The ground shook so hard Yulinar had to grab a table to steady herself. Minutes later, she heard a warning crackling over the speakers of the neighborhood mosque - a tsunami could crash into her fishing village on Sumatra island at any minute.
But despite the intensity of the shallow undersea earthquake, no waves lashed the beach near her home and the family shack was undamaged. A quirk of nature sent the full force of the tsunami out to sea, preventing a repeat of the 2004 Indian Ocean disaster that killed more than 230,000 people - most of them on Sumatra.
"We heard the mayor's voice and then ran up a hill," said Yulinar, a mother of five, of the 8.4-magnitude quake that shook Indonesia on Wednesday. "It was very bad. I was so scared a tsunami was coming."
A series of powerful aftershocks followed, killing 13 people and injuring 50 others, damaging hundreds of homes, mosques and schools, and unleashing a ten foot high wave.
Mike Turnbull, a seismologist at Australia's Central Queensland University, said the region escaped disaster this time around because the wave spawned by the first, most powerful tremor was pushed to sea rather than land.
"It could have quite easily have been the other way," he said, noting that pressure between the shifting Australian-Indian and Asian plates has been building up over hundreds of thousands of years and was ready to explode. "It's a quirk of nature that this is how it happened."
Most of the damage came from the earthquakes and aftershocks - which had magnitudes of up to 7.8 - but even that was "minimal," Indonesian President Susilo Bambang Yudhoyono said after the Air Force conducted an aerial survey.
A nine-member United Nations' assessment team reached the same conclusion after visiting the area, saying a major international relief operation was not required, John Holmes, the U.N.'s emergency relief coordinator, said in a statement from New York.
That did little to diminish the horror, however, felt by residents in the Sumatran fishing village hit by Wednesday's tsunami, which swept a dozen houses to sea and damaged scores more.
People in Muara Maras watched in horror as the ocean retreated and then raced back to shore.

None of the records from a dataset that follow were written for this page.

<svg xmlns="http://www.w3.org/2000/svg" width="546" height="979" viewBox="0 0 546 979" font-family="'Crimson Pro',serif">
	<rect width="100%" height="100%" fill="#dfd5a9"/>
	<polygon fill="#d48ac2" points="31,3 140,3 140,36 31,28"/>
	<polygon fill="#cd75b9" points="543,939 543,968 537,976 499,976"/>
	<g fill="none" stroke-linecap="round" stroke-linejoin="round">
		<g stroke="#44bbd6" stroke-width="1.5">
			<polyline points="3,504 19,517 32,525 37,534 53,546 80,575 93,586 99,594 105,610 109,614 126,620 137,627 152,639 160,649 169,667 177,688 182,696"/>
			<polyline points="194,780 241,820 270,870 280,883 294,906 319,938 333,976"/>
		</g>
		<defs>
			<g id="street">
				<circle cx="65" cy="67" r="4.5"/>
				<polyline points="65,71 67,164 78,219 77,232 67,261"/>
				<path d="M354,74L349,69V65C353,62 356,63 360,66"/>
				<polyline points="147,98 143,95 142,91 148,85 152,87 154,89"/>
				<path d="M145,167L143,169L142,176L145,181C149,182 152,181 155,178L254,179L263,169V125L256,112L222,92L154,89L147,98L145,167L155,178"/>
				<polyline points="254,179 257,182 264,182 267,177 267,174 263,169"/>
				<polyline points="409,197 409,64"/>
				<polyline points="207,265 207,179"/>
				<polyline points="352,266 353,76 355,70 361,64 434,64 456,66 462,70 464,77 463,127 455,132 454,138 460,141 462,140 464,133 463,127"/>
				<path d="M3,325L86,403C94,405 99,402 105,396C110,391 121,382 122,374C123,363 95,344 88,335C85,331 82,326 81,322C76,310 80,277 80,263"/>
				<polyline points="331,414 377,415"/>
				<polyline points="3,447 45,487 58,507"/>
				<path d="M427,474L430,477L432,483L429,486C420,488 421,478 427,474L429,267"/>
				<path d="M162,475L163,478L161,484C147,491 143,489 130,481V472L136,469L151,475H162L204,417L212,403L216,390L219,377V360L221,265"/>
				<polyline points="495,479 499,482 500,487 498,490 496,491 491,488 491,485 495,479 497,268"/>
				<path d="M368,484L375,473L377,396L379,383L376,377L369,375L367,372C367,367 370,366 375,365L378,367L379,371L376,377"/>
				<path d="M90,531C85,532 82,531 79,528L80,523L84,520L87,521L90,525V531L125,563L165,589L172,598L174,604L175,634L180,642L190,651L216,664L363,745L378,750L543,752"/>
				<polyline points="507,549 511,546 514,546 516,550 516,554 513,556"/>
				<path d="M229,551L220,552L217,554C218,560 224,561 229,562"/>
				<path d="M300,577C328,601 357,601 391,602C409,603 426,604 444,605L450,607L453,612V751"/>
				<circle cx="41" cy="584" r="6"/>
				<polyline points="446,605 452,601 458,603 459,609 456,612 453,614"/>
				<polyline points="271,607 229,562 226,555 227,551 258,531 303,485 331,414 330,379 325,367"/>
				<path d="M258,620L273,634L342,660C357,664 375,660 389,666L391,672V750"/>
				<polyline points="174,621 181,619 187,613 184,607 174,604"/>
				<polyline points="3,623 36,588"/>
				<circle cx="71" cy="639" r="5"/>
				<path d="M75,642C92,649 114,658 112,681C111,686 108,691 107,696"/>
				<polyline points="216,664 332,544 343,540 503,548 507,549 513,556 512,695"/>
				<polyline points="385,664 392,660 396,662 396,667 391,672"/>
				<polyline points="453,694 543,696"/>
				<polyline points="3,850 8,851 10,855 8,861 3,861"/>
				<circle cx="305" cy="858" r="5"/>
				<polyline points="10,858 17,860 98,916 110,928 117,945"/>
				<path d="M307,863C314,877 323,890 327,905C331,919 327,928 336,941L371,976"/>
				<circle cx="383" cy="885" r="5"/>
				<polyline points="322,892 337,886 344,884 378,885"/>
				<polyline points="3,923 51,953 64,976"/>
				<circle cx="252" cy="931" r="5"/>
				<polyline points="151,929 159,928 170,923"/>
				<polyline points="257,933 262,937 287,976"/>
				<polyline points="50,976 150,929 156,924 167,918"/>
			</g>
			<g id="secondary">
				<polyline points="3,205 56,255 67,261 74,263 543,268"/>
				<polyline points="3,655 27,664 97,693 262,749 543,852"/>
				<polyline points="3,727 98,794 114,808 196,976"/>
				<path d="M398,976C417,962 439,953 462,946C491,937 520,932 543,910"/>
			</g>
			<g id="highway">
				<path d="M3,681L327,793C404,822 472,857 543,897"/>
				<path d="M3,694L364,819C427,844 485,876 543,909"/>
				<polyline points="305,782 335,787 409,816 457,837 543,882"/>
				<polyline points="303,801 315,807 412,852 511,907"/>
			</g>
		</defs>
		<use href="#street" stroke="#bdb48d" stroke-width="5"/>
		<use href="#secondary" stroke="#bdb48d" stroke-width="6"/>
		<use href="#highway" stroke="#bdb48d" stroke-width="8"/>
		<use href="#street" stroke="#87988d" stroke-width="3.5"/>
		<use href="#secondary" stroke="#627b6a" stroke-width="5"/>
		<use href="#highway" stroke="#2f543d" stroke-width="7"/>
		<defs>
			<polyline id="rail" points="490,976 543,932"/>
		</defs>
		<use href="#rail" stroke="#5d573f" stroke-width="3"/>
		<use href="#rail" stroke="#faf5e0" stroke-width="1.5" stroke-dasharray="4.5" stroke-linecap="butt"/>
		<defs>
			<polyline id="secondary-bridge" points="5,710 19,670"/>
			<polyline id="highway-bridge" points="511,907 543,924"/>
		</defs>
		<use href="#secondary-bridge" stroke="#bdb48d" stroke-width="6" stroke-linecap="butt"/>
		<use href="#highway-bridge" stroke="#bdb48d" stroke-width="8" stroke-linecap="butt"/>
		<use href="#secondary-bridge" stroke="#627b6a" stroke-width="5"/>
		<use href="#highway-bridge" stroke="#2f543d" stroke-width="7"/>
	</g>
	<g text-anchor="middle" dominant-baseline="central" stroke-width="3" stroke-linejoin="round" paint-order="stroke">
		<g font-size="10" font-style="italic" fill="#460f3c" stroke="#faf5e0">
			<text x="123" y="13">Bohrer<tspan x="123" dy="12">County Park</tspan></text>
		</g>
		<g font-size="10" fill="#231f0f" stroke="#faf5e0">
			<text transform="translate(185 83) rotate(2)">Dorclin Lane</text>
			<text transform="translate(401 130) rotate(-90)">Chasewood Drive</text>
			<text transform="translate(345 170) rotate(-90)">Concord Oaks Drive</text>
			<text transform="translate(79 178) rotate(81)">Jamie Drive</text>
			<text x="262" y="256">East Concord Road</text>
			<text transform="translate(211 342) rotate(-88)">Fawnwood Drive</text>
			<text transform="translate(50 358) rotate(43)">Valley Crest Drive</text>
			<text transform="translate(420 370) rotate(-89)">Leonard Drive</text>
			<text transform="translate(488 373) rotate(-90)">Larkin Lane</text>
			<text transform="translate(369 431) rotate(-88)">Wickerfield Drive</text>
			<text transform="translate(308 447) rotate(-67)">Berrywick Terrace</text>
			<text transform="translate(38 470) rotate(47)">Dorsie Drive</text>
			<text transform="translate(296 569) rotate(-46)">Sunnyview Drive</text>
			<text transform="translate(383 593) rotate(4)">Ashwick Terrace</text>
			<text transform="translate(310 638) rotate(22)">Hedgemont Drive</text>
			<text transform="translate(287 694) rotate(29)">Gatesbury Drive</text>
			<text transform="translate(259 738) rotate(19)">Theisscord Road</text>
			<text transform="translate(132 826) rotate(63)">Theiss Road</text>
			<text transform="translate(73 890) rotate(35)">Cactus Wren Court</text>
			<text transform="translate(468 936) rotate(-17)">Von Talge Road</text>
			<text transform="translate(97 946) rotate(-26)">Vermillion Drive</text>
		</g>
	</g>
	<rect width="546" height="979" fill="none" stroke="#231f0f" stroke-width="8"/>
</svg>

"I heard people screaming and yelling, 'Tsunami! tsunami!"' said Rukhlan, a 43-year-old fisherman. "I ran to find my children, but they had already gone to the hills."
A 65-year-old woman, Asiah, said she felt weak when the earth started moving beneath her.
"I was having difficulty breathing or walking," she said. "I was afraid. My son grabbed hold of me and carried me out of the house. All I could do was pray."
Some of the worst damage from the quakes - almost all of which were centered less than 120 miles from the shore and about 12 miles deep - occurred in the Sumatran city of Padang.
"At least five large buildings - including mosques, houses and a school - collapsed," said Surya Budhi, who was overseeing emergency response in the area, and rescuers were searching for survivors at a badly damaged car dealership.
A fire also broke out on the fourth floor of a shopping mall.
Many people have refused to return to their homes, fearing a repeat of the 2004 tsunami, which hit Sumatra the hardest. Indonesia has issued and lifted a series of tsunami alerts in recent days, including one Friday after a 6.6-magnitude tremor.
Telephone lines and electricity were disrupted across a large swath of Indonesia, making it difficult to get information about casualties.
But Rustam Pakaya, the chief of Health Crisis Center, said at least 13 had died - a figure based on information gathered from hospitals, clinics and regional health offices. Fifty others were injured.
Indonesia, the world's largest archipelago, with a population of 235 million people, is prone to seismic upheaval due to its location on the "Ring of Fire," an arc of volcanos and fault lines encircling the Pacific Basin.